Every parent of a bully knows that their child is a bully. A bully is not spawned from dark, secret holes in the earth. They are born with the same potential for good as the rest of the world, with one exception: bullies have learned from their parents that they are entitled to whatever they want, and to use whatever means is necessary to get it, period. There is no James Bond cover-up on the part of the child to keep their sinister behavior from their parents. The bully is the dog they raised from a pup. They know who that child is, and so does the rest of the neighborhood.
Most people can walk into a kindergarten and point out the bullies on the first day. I was painfully aware on my daughter’s first day, at a small Catholic school, where the trouble lay. Emily was a beautiful child with fair hair, petite build and brilliant blue eyes. I thought her looks would keep the villains at bay. No such luck. If your child has a gentle spirit, there is no place on the playground for them to hide. It was eight years of pure torture. The worst part was, that the child who was the bully, was not only protected by her mother, but encouraged.

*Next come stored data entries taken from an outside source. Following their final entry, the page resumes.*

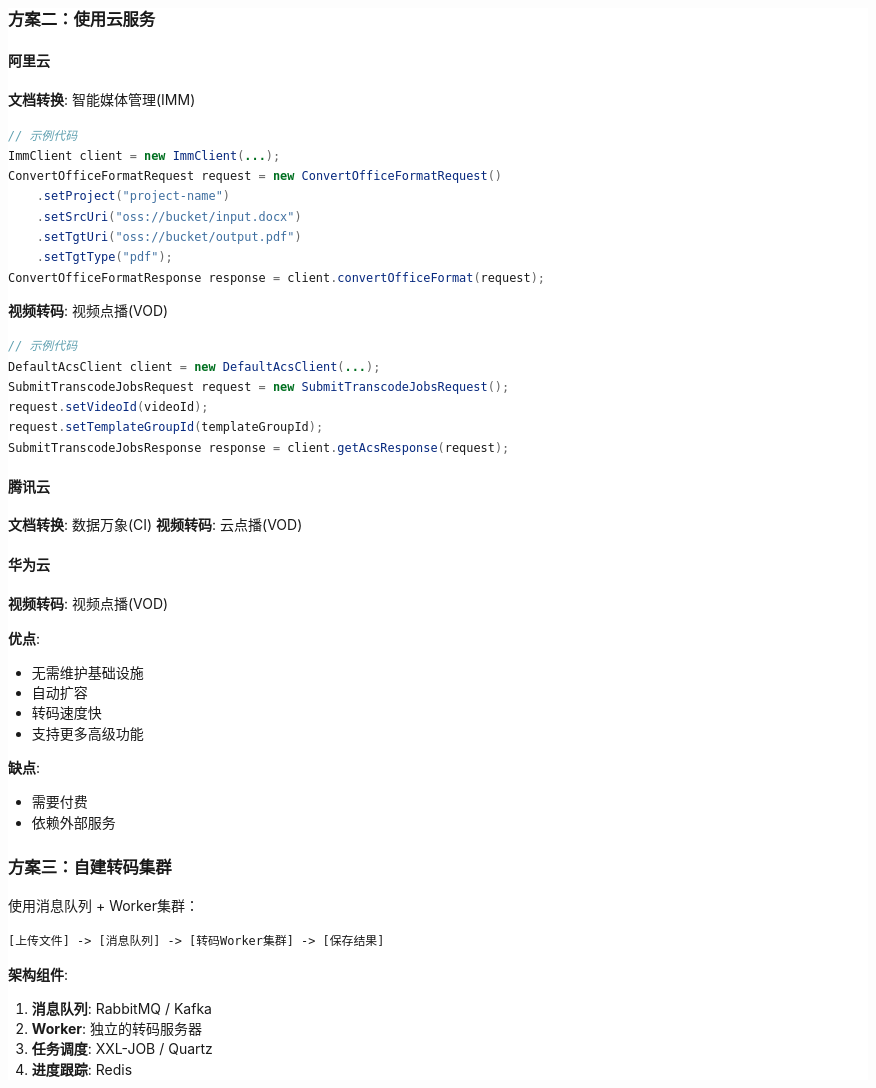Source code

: ### 方案二：使用云服务

#### 阿里云
**文档转换**: 智能媒体管理(IMM)
```java
// 示例代码
ImmClient client = new ImmClient(...);
ConvertOfficeFormatRequest request = new ConvertOfficeFormatRequest()
    .setProject("project-name")
    .setSrcUri("oss://bucket/input.docx")
    .setTgtUri("oss://bucket/output.pdf")
    .setTgtType("pdf");
ConvertOfficeFormatResponse response = client.convertOfficeFormat(request);
```

**视频转码**: 视频点播(VOD)
```java
// 示例代码
DefaultAcsClient client = new DefaultAcsClient(...);
SubmitTranscodeJobsRequest request = new SubmitTranscodeJobsRequest();
request.setVideoId(videoId);
request.setTemplateGroupId(templateGroupId);
SubmitTranscodeJobsResponse response = client.getAcsResponse(request);
```

#### 腾讯云
**文档转换**: 数据万象(CI)
**视频转码**: 云点播(VOD)

#### 华为云
**视频转码**: 视频点播(VOD)

**优点**:
- 无需维护基础设施
- 自动扩容
- 转码速度快
- 支持更多高级功能

**缺点**:
- 需要付费
- 依赖外部服务

### 方案三：自建转码集群

使用消息队列 + Worker集群：

```
[上传文件] -> [消息队列] -> [转码Worker集群] -> [保存结果]
```

**架构组件**:
1. **消息队列**: RabbitMQ / Kafka
2. **Worker**: 独立的转码服务器
3. **任务调度**: XXL-JOB / Quartz
4. **进度跟踪**: Redis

If you are the typical parent of a bully, and are denying any knowledge of your child’s violent, filthy, repulsive, deeds, then let me enlighten you on a few signs to keep an eye out for. If your child’s backpack is loaded with quarters and Snickers bars at the end of every week, your child is a bully. If your child has a closet full of jackets that don’t belong to them, then your child is a bully. If your child is getting free CDs, DVDs, or PSPs every week from “Some Friend at School”, then your child is a bully. If you have defended your child in the past week with the phrases, “All the kids do it,” or “It is part of growing up,” then your child is a bully, and always will be.

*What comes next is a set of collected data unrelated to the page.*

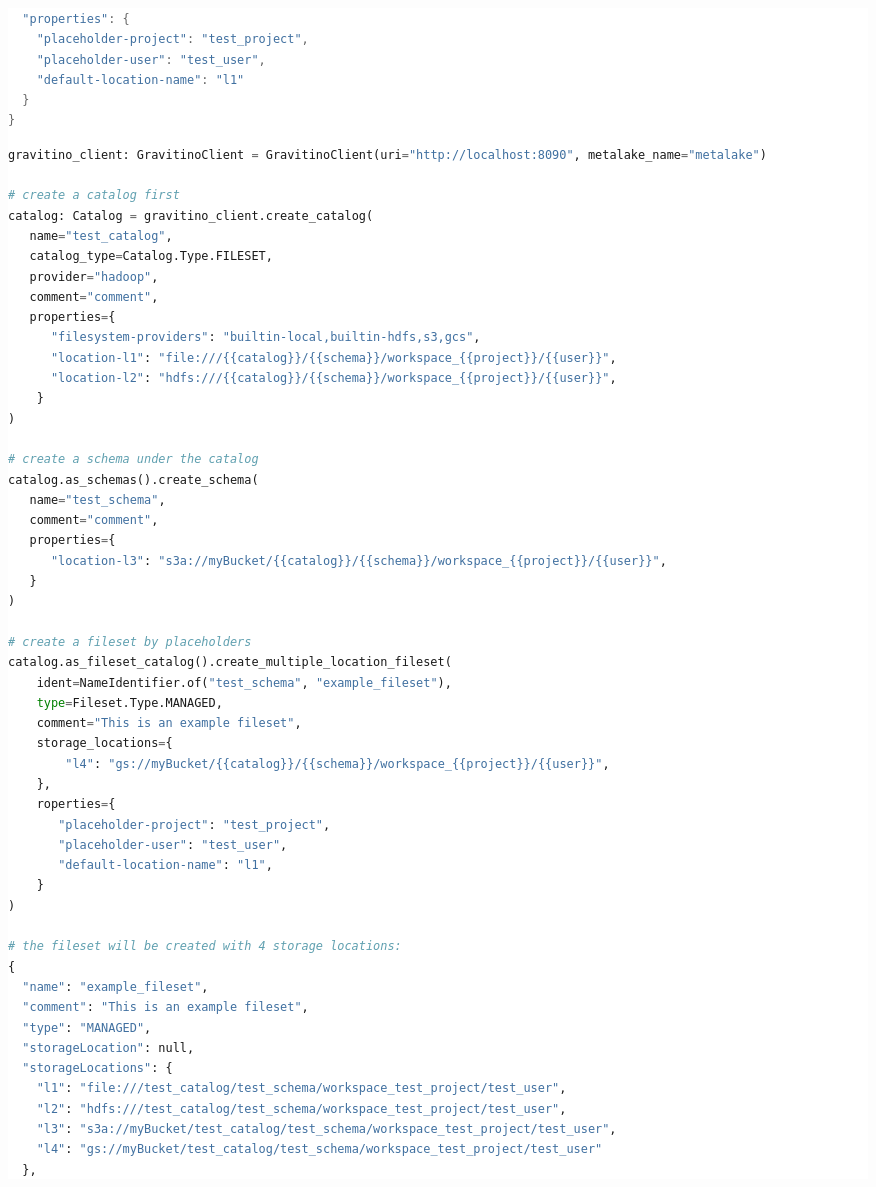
 ```java
  "properties": {
    "placeholder-project": "test_project",
    "placeholder-user": "test_user",
    "default-location-name": "l1"
  }
}
```

</TabItem>
<TabItem value="python" label="Python">

```python
gravitino_client: GravitinoClient = GravitinoClient(uri="http://localhost:8090", metalake_name="metalake")

# create a catalog first
catalog: Catalog = gravitino_client.create_catalog(
   name="test_catalog",
   catalog_type=Catalog.Type.FILESET,
   provider="hadoop",
   comment="comment",
   properties={
      "filesystem-providers": "builtin-local,builtin-hdfs,s3,gcs",
      "location-l1": "file:///{{catalog}}/{{schema}}/workspace_{{project}}/{{user}}",
      "location-l2": "hdfs:///{{catalog}}/{{schema}}/workspace_{{project}}/{{user}}",
    }
)

# create a schema under the catalog
catalog.as_schemas().create_schema(
   name="test_schema",
   comment="comment",
   properties={
      "location-l3": "s3a://myBucket/{{catalog}}/{{schema}}/workspace_{{project}}/{{user}}",
   }
)

# create a fileset by placeholders
catalog.as_fileset_catalog().create_multiple_location_fileset(
    ident=NameIdentifier.of("test_schema", "example_fileset"),
    type=Fileset.Type.MANAGED,
    comment="This is an example fileset",
    storage_locations={
        "l4": "gs://myBucket/{{catalog}}/{{schema}}/workspace_{{project}}/{{user}}",
    },
    roperties={
       "placeholder-project": "test_project",
       "placeholder-user": "test_user",
       "default-location-name": "l1",
    }
)

# the fileset will be created with 4 storage locations:
{
  "name": "example_fileset",
  "comment": "This is an example fileset",
  "type": "MANAGED",
  "storageLocation": null,
  "storageLocations": {
    "l1": "file:///test_catalog/test_schema/workspace_test_project/test_user",
    "l2": "hdfs:///test_catalog/test_schema/workspace_test_project/test_user",
    "l3": "s3a://myBucket/test_catalog/test_schema/workspace_test_project/test_user",
    "l4": "gs://myBucket/test_catalog/test_schema/workspace_test_project/test_user"
  },
```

The bullies of this world did not sprout up on the playground. They have parents who they have emulated. They have Mom or Dad from which to watch and learn. Dad threatens the minivan in front of him with the steel grill on the front of his GMC. The minivan moves. Mom gossips about Jimmy’s mom to other women. Jimmy’s mom is now isolated, no longer a threat. Mom and Dad become more skillful each day in not hearing, not seeing the cruel and cutting remarks of little Katy Lee. And somewhere across town, or down the street another little girl or boy falls asleep crying, begging God to make things better.

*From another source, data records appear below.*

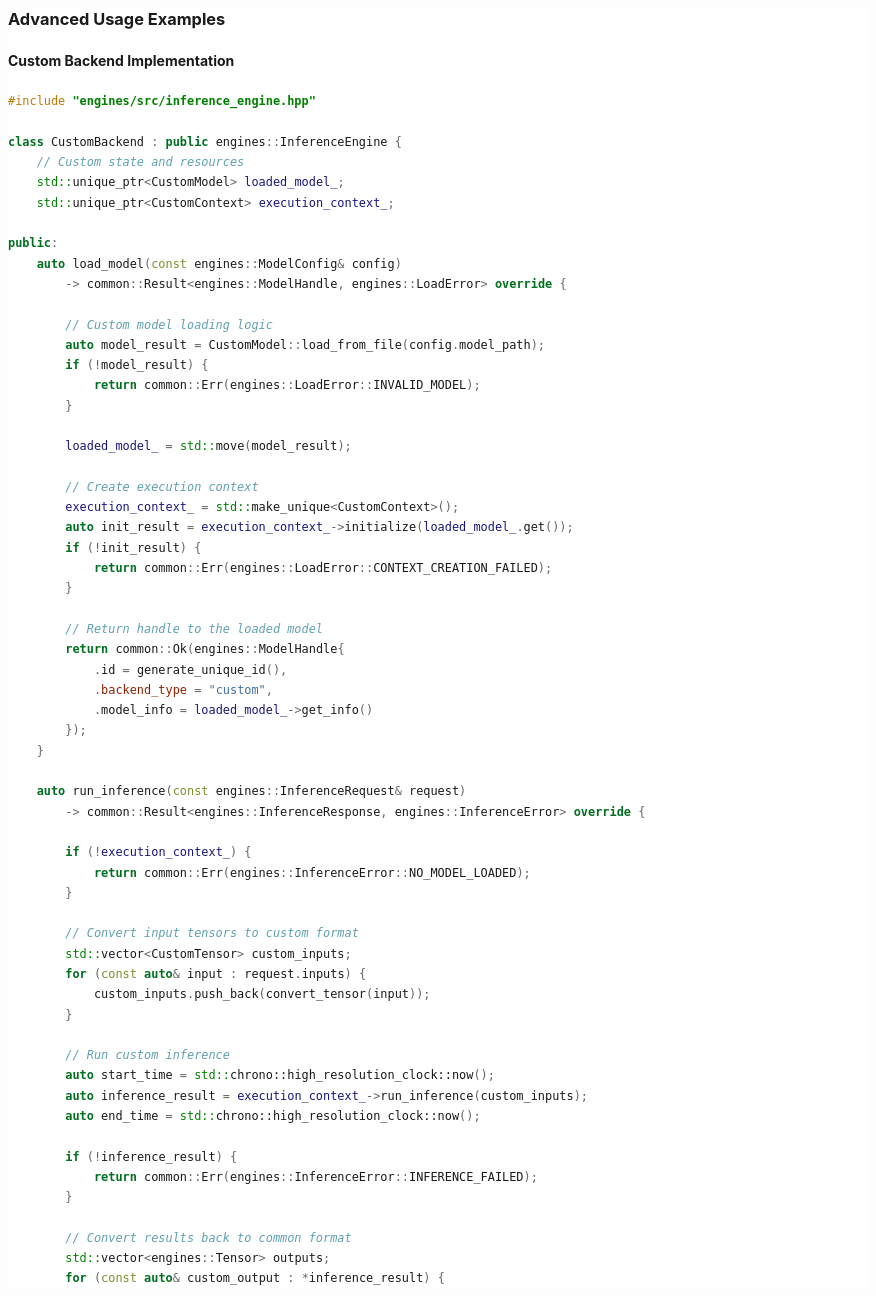 ### Advanced Usage Examples

#### Custom Backend Implementation

```cpp
#include "engines/src/inference_engine.hpp"

class CustomBackend : public engines::InferenceEngine {
    // Custom state and resources
    std::unique_ptr<CustomModel> loaded_model_;
    std::unique_ptr<CustomContext> execution_context_;
    
public:
    auto load_model(const engines::ModelConfig& config) 
        -> common::Result<engines::ModelHandle, engines::LoadError> override {
        
        // Custom model loading logic
        auto model_result = CustomModel::load_from_file(config.model_path);
        if (!model_result) {
            return common::Err(engines::LoadError::INVALID_MODEL);
        }
        
        loaded_model_ = std::move(model_result);
        
        // Create execution context
        execution_context_ = std::make_unique<CustomContext>();
        auto init_result = execution_context_->initialize(loaded_model_.get());
        if (!init_result) {
            return common::Err(engines::LoadError::CONTEXT_CREATION_FAILED);
        }
        
        // Return handle to the loaded model
        return common::Ok(engines::ModelHandle{
            .id = generate_unique_id(),
            .backend_type = "custom",
            .model_info = loaded_model_->get_info()
        });
    }
    
    auto run_inference(const engines::InferenceRequest& request)
        -> common::Result<engines::InferenceResponse, engines::InferenceError> override {
        
        if (!execution_context_) {
            return common::Err(engines::InferenceError::NO_MODEL_LOADED);
        }
        
        // Convert input tensors to custom format
        std::vector<CustomTensor> custom_inputs;
        for (const auto& input : request.inputs) {
            custom_inputs.push_back(convert_tensor(input));
        }
        
        // Run custom inference
        auto start_time = std::chrono::high_resolution_clock::now();
        auto inference_result = execution_context_->run_inference(custom_inputs);
        auto end_time = std::chrono::high_resolution_clock::now();
        
        if (!inference_result) {
            return common::Err(engines::InferenceError::INFERENCE_FAILED);
        }
        
        // Convert results back to common format
        std::vector<engines::Tensor> outputs;
        for (const auto& custom_output : *inference_result) {
```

Bullying is the plague of this generation, entitlement is the germ. Parents know that Bitch is Boss for kids. They believe that the victims need to “Toughen Up” “Grow a Thick Skin”, yet the disease seems to keep spreading.
How-To-Stop-Bullying.com reported that 77% of children in school are being bullied. 282,000 kids are physically attacked each month in secondary schools, with no intervention in 85% of those attacks. Over half the suicides of children in their early teens was a result of bullying.
It’s time to stop blaming the victims. It’s time to put the blame on the shoulders of those who commit the crime. If you know a child who is a bully, it’s time to make sure Mom and Dad know it too. As Edmund Burke reminds us, “All that is required for evil to prevail is for good men to do nothing." Let us do something today.